- [SOURCE DATA]

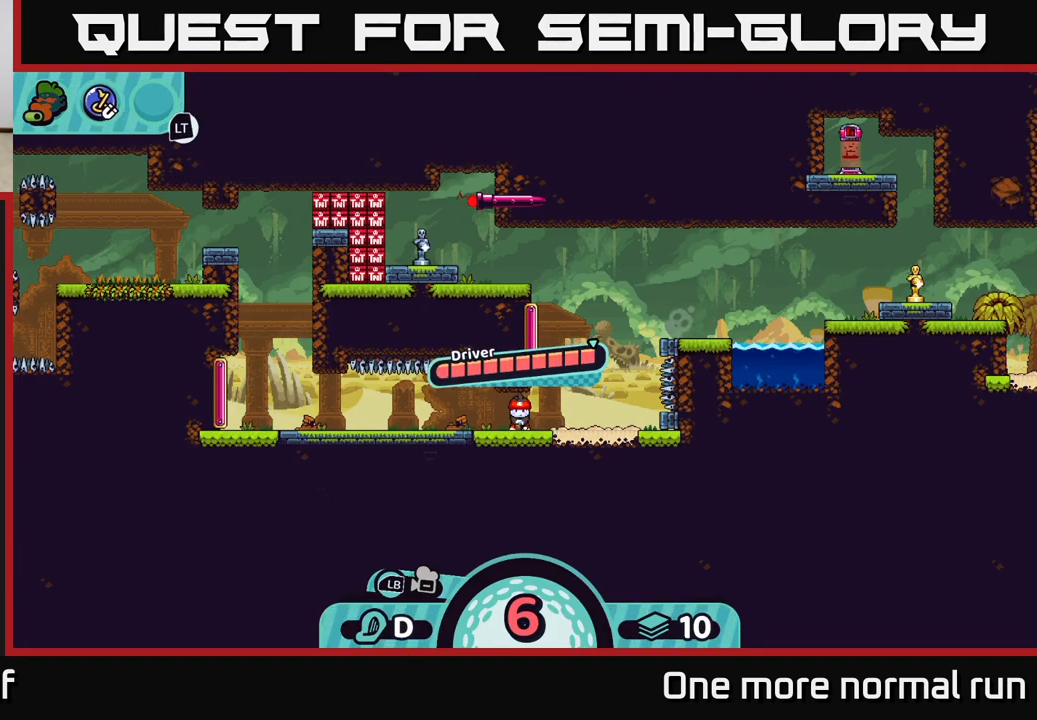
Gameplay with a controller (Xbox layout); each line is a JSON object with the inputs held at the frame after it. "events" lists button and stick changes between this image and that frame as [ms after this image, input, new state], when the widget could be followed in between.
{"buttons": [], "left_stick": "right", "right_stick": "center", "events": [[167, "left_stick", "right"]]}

==

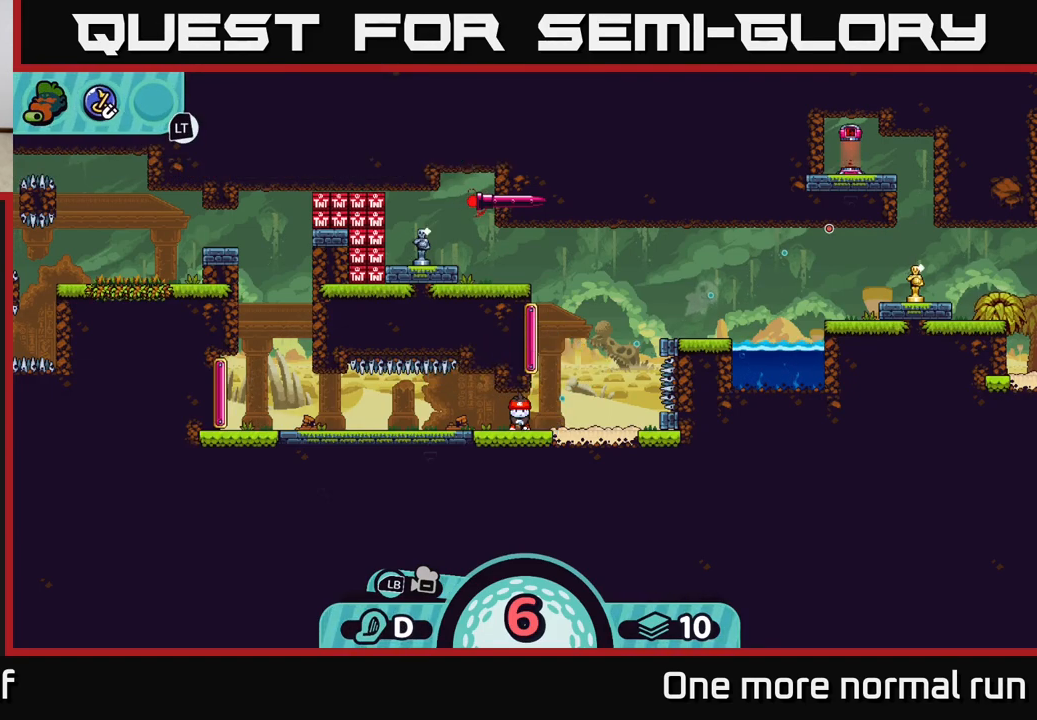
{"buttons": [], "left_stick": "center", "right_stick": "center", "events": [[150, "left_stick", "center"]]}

---

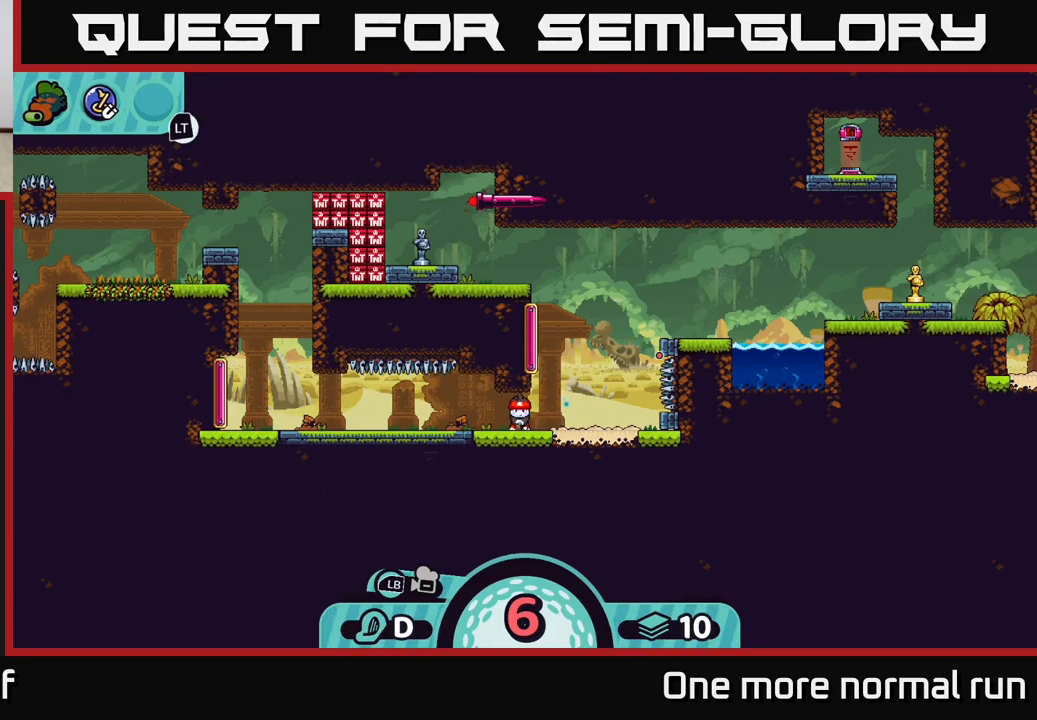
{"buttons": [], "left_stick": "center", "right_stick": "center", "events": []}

- [THE TASK] Find how many lines of the listing include the word "buttons", and state that number by itself.

- [EXERCISE RESULT] 3